Just in case you missed it, here’s what he had to say:
Russia, if you’re listening, I hope you’re able to find the 30,000 emails that are missing. I think you will probably be rewarded mightily by our press.
Yes, that’s the presidential candidate for the Republican party encouraging a foreign government to commit espionage against the United States.
Having a candidate for a major political party who’s so clueless that he would openly admit that he’s fine with a foreign government (Russia, in this particular instance) hacking and targeting a U.S. citizen (I don’t care who they are) is indefensible.
However, for a moment, let’s ignore what he said and focus on the fact that Donald Trump blatantly admitted that he has no problem if laws are broken (or he possibly even commits treason) just as long as that illegal (and possibly treasonous) activity would target one of his rivals, potentially benefitting him both personally and professionally.
Trump essentially admitted that he hoped the Russian government had the ability to hack into a Secretary of State’s email. That means he’s putting what he hopes would help his presidential campaign before caring about the national security of the United States. If Trump wants to criticize Clinton for using a private server, that’s fine. But it’s an entirely different situation to publicly admit that he’s hoping her server was hacked simply because he’d use that to benefit his campaign.
We can’t forget that this is the same person who said he found a “bright side” to horrific terrorist attacks — simply because he feels that “bright side” benefits him.
This is, by far, the worst thing he’s said during his entire campaign. Yes, the racism, bigotry and hate are all terrible, but this was Donald Trump saying he’s perfectly fine with other countries illegally hacking American citizens, businesses or organizations — just as long as he doesn’t like who they’re targeting.
I don’t care what you think about Hillary Clinton, at the end of the day, we’re all Americans. Under no circumstance should any one individual in this country hope that a foreign government would illegally hack someone (or something) they oppose simply because they want the information that might be exposed to help whatever agenda they have.
Just think about what Trump really proved about himself on Wednesday with these comments: What if he runs for re-election in 2020, would he be okay with China or North Korea trying to dig up dirt on those standing in his way, hoping whatever information that was hacked could be used (as they’re trying to do this year) to manipulate our election to give him a better chance at winning?

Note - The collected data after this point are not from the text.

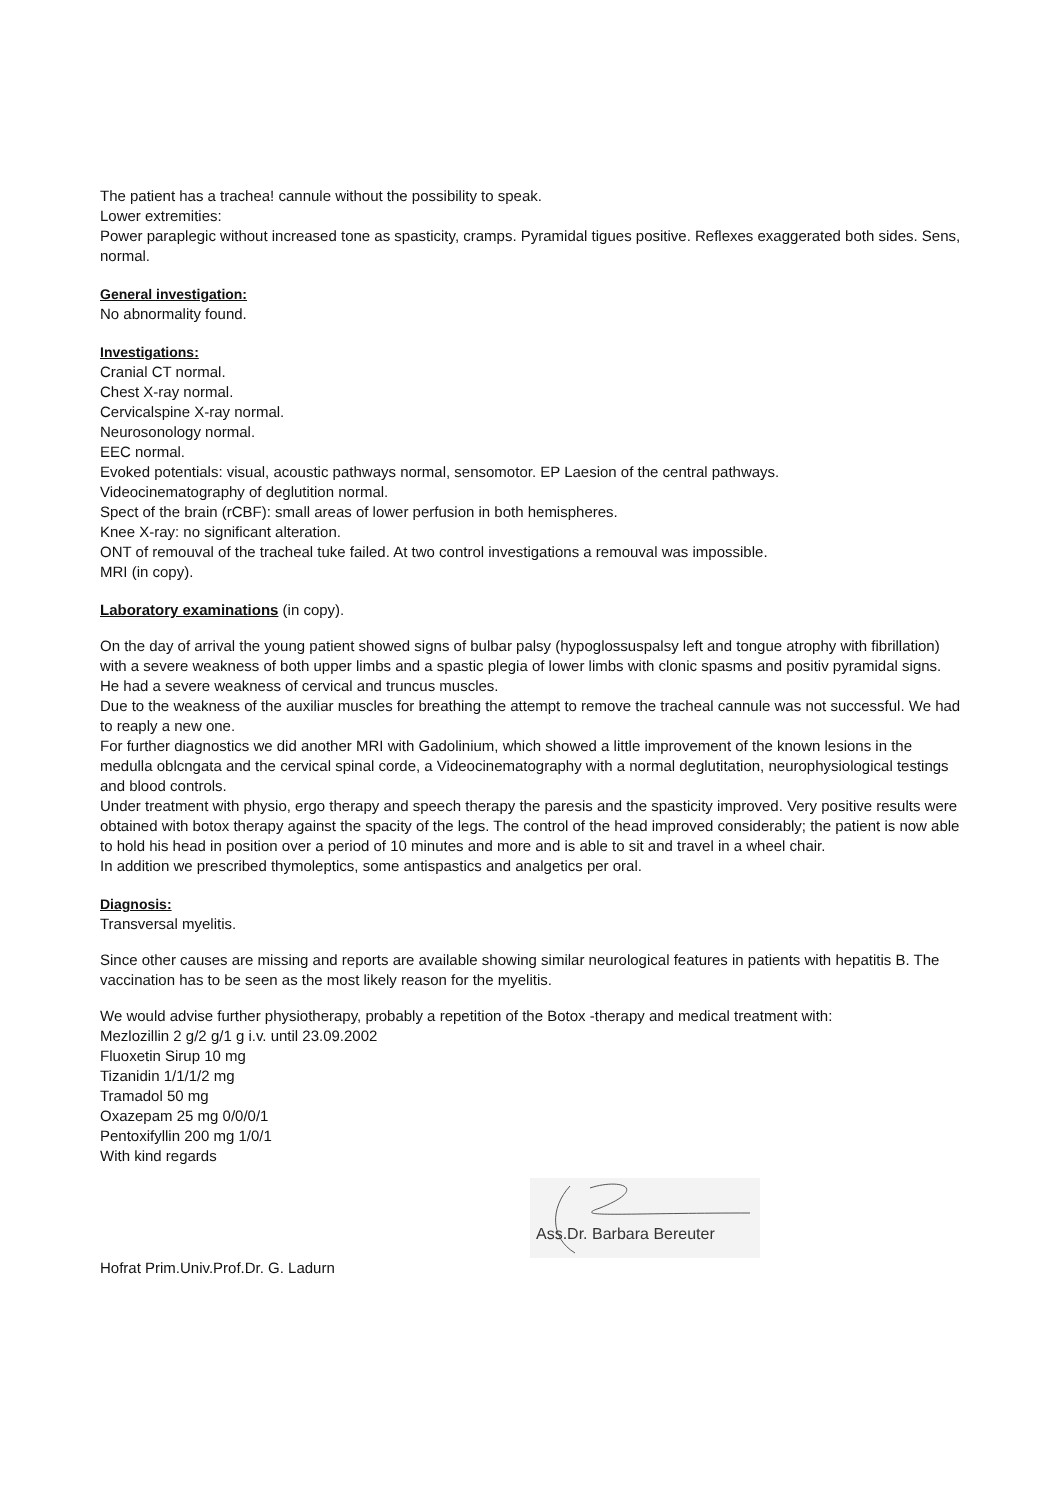The patient has a trachea! cannule without the possibility to speak.
Lower extremities:
Power paraplegic without increased tone as spasticity, cramps. Pyramidal tigues positive. Reflexes exaggerated both sides. Sens, normal.
General investigation:
No abnormality found.
Investigations:
Cranial CT normal.
Chest X-ray normal.
Cervicalspine X-ray normal.
Neurosonology normal.
EEC normal.
Evoked potentials: visual, acoustic pathways normal, sensomotor. EP Laesion of the central pathways.
Videocinematography of deglutition normal.
Spect of the brain (rCBF): small areas of lower perfusion in both hemispheres.
Knee X-ray: no significant alteration.
ONT of remouval of the tracheal tuke failed. At two control investigations a remouval was impossible.
MRI (in copy).
Laboratory examinations (in copy).
On the day of arrival the young patient showed signs of bulbar palsy (hypoglossuspalsy left and tongue atrophy with fibrillation) with a severe weakness of both upper limbs and a spastic plegia of lower limbs with clonic spasms and positiv pyramidal signs. He had a severe weakness of cervical and truncus muscles.
Due to the weakness of the auxiliar muscles for breathing the attempt to remove the tracheal cannule was not successful. We had to reaply a new one.
For further diagnostics we did another MRI with Gadolinium, which showed a little improvement of the known lesions in the medulla oblcngata and the cervical spinal corde, a Videocinematography with a normal deglutitation, neurophysiological testings and blood controls.
Under treatment with physio, ergo therapy and speech therapy the paresis and the spasticity improved. Very positive results were obtained with botox therapy against the spacity of the legs. The control of the head improved considerably; the patient is now able to hold his head in position over a period of 10 minutes and more and is able to sit and travel in a wheel chair.
In addition we prescribed thymoleptics, some antispastics and analgetics per oral.
Diagnosis:
Transversal myelitis.
Since other causes are missing and reports are available showing similar neurological features in patients with hepatitis B. The vaccination has to be seen as the most likely reason for the myelitis.
We would advise further physiotherapy, probably a repetition of the Botox -therapy and medical treatment with:
Mezlozillin 2 g/2 g/1 g i.v. until 23.09.2002
Fluoxetin Sirup 10 mg
Tizanidin 1/1/1/2 mg
Tramadol 50 mg
Oxazepam 25 mg 0/0/0/1
Pentoxifyllin 200 mg 1/0/1
With kind regards
Ass.Dr. Barbara Bereuter
Hofrat Prim.Univ.Prof.Dr. G. Ladurn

Furthermore, ask yourself, might someone like Donald Trump actually take steps as president to make it easier for foreign hackers to target potential rivals just as long as he felt it would benefit him?
After all, he’s apparently too ignorant to understand that the Russian government actively trying to manipulate a U.S. presidential election is, to quote Joe Biden, a big f*cking deal. Yet it’s apparently something that, not only does he clearly not have a problem with, but he publicly encouraged.
And why did he do that? Because it’s benefitting his campaign!
On Wednesday, he admitted that he doesn’t really care how the information he might use to go after opponents was obtained, just as long he can somehow utilize it for his own personal and/or professional benefit.
His comments aren’t only absolutely terrifying — they’re dangerous.
If everything else he’s said and done didn’t disqualify him from being our next president, this should. It’s one thing for someone in Donald Trump’s position to levy the usual partisan political attacks against an opponent, that’s to be expected. However, it’s quite another for him to publicly state that he doesn’t mind if foreign governments are using cyber attacks on American citizens, businesses or organizations — just as long as he benefits from those attacks on our national security.